Millennials have different priorities and lifestyles compared to previous generations, which means their insurance needs do not fit the standard packaged products currently on the market, according to research and consulting firm GlobalData.
The company’s latest report states that there are 14.7 million millennials, or people aged 18 to 34, in the UK, which amounts to 28.6% of the adult population according to the Office for National Statistics.
Danielle Cripps, Financial Analyst at GlobalData, explains: “These individuals have different insurance needs and preferences compared to the mass market. Ownership of insurable assets among millennials is low due to the economic landscape they have grown up in, making it hard to save. They are interested in car sharing and telematics-based policies to save cash, and prioritize holidays and short-term experiences as opposed to longer-term goals. In other words, they are not traditional customers – meaning that in some product lines standard insurance packages do not fit their requirements.

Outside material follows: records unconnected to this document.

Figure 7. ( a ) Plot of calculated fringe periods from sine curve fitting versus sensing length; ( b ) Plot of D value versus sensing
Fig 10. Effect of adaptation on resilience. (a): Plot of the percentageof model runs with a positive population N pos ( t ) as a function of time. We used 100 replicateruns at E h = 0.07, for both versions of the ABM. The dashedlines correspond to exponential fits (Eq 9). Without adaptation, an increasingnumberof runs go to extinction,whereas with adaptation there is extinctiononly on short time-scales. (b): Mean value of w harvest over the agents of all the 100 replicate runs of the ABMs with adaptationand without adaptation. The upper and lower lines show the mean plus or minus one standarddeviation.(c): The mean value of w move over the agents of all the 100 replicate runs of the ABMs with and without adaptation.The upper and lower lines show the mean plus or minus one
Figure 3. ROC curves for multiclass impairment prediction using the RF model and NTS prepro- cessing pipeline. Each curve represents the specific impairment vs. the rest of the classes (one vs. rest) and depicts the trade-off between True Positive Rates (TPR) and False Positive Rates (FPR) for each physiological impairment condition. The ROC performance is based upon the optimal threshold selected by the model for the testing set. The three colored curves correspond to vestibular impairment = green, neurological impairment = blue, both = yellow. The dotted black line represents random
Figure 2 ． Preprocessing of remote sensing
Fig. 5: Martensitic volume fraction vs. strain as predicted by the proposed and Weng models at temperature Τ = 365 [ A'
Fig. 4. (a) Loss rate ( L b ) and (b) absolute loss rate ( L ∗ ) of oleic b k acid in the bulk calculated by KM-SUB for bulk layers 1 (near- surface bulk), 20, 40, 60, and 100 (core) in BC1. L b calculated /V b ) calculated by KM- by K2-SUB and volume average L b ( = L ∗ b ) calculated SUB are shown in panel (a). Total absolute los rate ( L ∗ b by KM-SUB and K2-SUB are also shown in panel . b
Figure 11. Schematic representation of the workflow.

“When it comes to car insurance, for example, younger drivers are higher risk and consequently pay higher premiums. Telematics use among under-25s is also very high, which is characteristic of car insurance for millennials and is seen as non-standard cover. For home insurance, millennials are more likely to rent than own their home, meaning they only require contents insurance or cover for their gadgets rather than a combined or buildings policy. Meanwhile, millennials taking a gap year or those at university may need longer-term travel insurance and a greater need to cover gadgets and hazardous activities compared to mass market consumers.”
GlobalData believes that it is not only product features that need to be tailored to millennials, but also the ways in which younger customers access and engage with their policies. Millennials are digital natives, and at the very least providers targeting this generation should ensure policies are available to purchase through online channels. Providers should take advantage of millennials’ high ownership of smartphone devices, which are taken wherever they go.
Cripps continues: “Apps and social media platforms provide insurers with more opportunities to engage with millennials as customers and to enhance policy and brand engagement. A superior digital offering will stand insurers in good stead, but any product or service that targets millennials needs to acknowledge the unique circumstances of these consumers to truly succeed.”